La reciente frase del presidente Ollanta Humala (“incluir para crecer”) ha reavivado el debate sobre qué viene primero: el mayor crecimiento o la mejora en la distribución del ingreso (entendiendo esto último como la variable económica que mejor representaría el término ‘inclusión’).
Alejándonos del debate político e ideológico, y revisando la literatura económica, encontramos que este es un muy antiguo debate que desgraciadamente no ha concluido y no tiene ni tendrá un claro ganador. Existen trabajos teóricos donde se resaltan distintos canales de transmisión en los que sociedades desiguales tienden a crecer menos (por ejemplo, por impuestos excesivos e ineficientes), o sociedades que, al iniciar una fase de crecimiento, tienden a empeorar la distribución del ingreso (la famosa “curva de Kuznets”).
Pero también encontramos que sociedades que mejoran su distribución del ingreso (por ejemplo, a través de mejorar la educación) tienden a incrementar la tasa de crecimiento de largo plazo. Luego, a nivel empírico, las cosas no lucen mejor. Los distintos trabajos encuentran también las más variadas relaciones, hasta incluso que no existe ninguna relación entre crecimiento y distribución del ingreso.
¿Por qué tenemos estos resultados inconclusos? El crecimiento y la distribución del ingreso son variables que se determinan dinámicamente y que dependen de las instituciones y políticas que implementemos. Esto es, podemos hacer que existan vínculos de retroalimentación positiva entre el mayor crecimiento y la menor desigualdad a través de, por ejemplo, las mejoras en la calidad de la infraestructura y de la educación en el país.
Por otro lado, también podemos tener políticas que llevan a que mayor crecimiento y reducción de la desigualdad se conviertan en metas incompatibles. Una alta carga impositiva para financiar transferencias corrientes a la población nos llevan en el corto plazo a mejorar la distribución, pero a costa de afectar negativamente el crecimiento. Así, en el largo plazo el menor crecimiento de la economía llevará a una sociedad mucho más pobre en su conjunto. El ejemplo más claro de esto es lo que ocurre en Venezuela hoy en día.
Por tanto, el énfasis debería estar en las políticas públicas y en las instituciones que tenemos en el país. No tener las cosas claras y no entender las relaciones de causa-efecto puede llevar a resultados desastrosos. Para entender esto bien, pongamos un ejemplo. En un trabajo de investigación de Deininger y Squire (1998), “New Ways of Looking at Old Issues: Inequality and Growth”, se encuentra que cuando existe una mejor distribución de los activos (en particular, tierra) se logra un mayor crecimiento.

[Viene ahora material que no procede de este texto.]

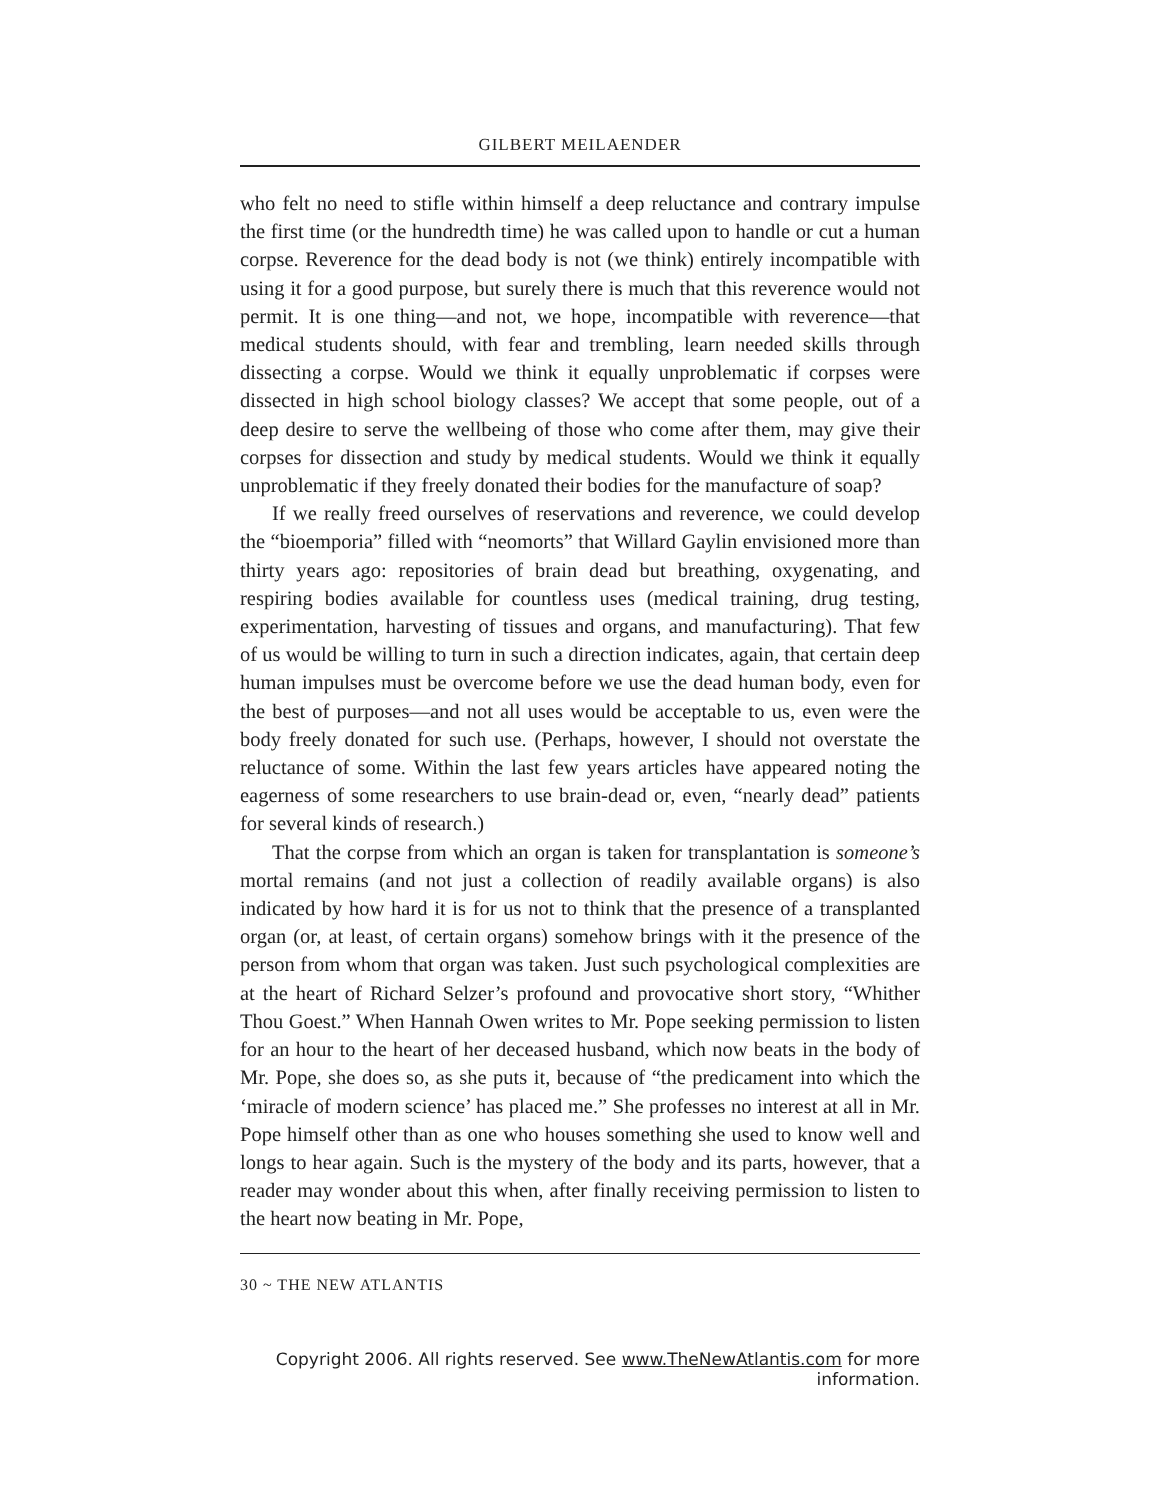GILBERT MEILAENDER
who felt no need to stifle within himself a deep reluctance and contrary impulse the first time (or the hundredth time) he was called upon to handle or cut a human corpse. Reverence for the dead body is not (we think) entirely incompatible with using it for a good purpose, but surely there is much that this reverence would not permit. It is one thing—and not, we hope, incompatible with reverence—that medical students should, with fear and trembling, learn needed skills through dissecting a corpse. Would we think it equally unproblematic if corpses were dissected in high school biology classes? We accept that some people, out of a deep desire to serve the wellbeing of those who come after them, may give their corpses for dissection and study by medical students. Would we think it equally unproblematic if they freely donated their bodies for the manufacture of soap?
If we really freed ourselves of reservations and reverence, we could develop the “bioemporia” filled with “neomorts” that Willard Gaylin envisioned more than thirty years ago: repositories of brain dead but breathing, oxygenating, and respiring bodies available for countless uses (medical training, drug testing, experimentation, harvesting of tissues and organs, and manufacturing). That few of us would be willing to turn in such a direction indicates, again, that certain deep human impulses must be overcome before we use the dead human body, even for the best of purposes—and not all uses would be acceptable to us, even were the body freely donated for such use. (Perhaps, however, I should not overstate the reluctance of some. Within the last few years articles have appeared noting the eagerness of some researchers to use brain-dead or, even, “nearly dead” patients for several kinds of research.)
That the corpse from which an organ is taken for transplantation is someone’s mortal remains (and not just a collection of readily available organs) is also indicated by how hard it is for us not to think that the presence of a transplanted organ (or, at least, of certain organs) somehow brings with it the presence of the person from whom that organ was taken. Just such psychological complexities are at the heart of Richard Selzer’s profound and provocative short story, “Whither Thou Goest.” When Hannah Owen writes to Mr. Pope seeking permission to listen for an hour to the heart of her deceased husband, which now beats in the body of Mr. Pope, she does so, as she puts it, because of “the predicament into which the ‘miracle of modern science’ has placed me.” She professes no interest at all in Mr. Pope himself other than as one who houses something she used to know well and longs to hear again. Such is the mystery of the body and its parts, however, that a reader may wonder about this when, after finally receiving permission to listen to the heart now beating in Mr. Pope,
30 ~ THE NEW ATLANTIS
Copyright 2006. All rights reserved. See www.TheNewAtlantis.com for more information.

Ante este resultado, uno podría pensar que se debe implementar una política de redistribución de activos para acelerar el crecimiento, lo cual tendría impactos sumamente negativos sobre el crecimiento de largo plazo del país. Las políticas implementadas por el general Juan Velasco son el ejemplo más crudo y doloroso de este desastre.
Es claro que la mejor distribución de activos es el resultado de años de crecimiento con instituciones que fomentan el ahorro y la inversión. Eso es lo que lleva a una relación positiva entre crecimiento y mejor distribución de activos.
Ahora bien, donde sí tenemos consenso en la literatura económica es que la variable que determina la prosperidad de las naciones en el largo plazo es la productividad. Mayor productividad se traduce en más empleo inmediatamente y luego en mejores salarios. Todo lo cual se traduce en una mejor distribución de ingresos, un aumento del poder de compra y una ampliación del mercado interno, lo cual a su vez lleva a mayores economías de escala en el sector no transable y, por tanto, a más crecimiento.
Lo que ha ocurrido en el agro peruano en la última década es el mejor ejemplo de este círculo virtuoso: la mayor productividad en el sector agroexportador explica el fuerte dinamismo económico en varias regiones del interior del país. Concentrémonos en mejorar la productividad del país y dejemos los debates estériles.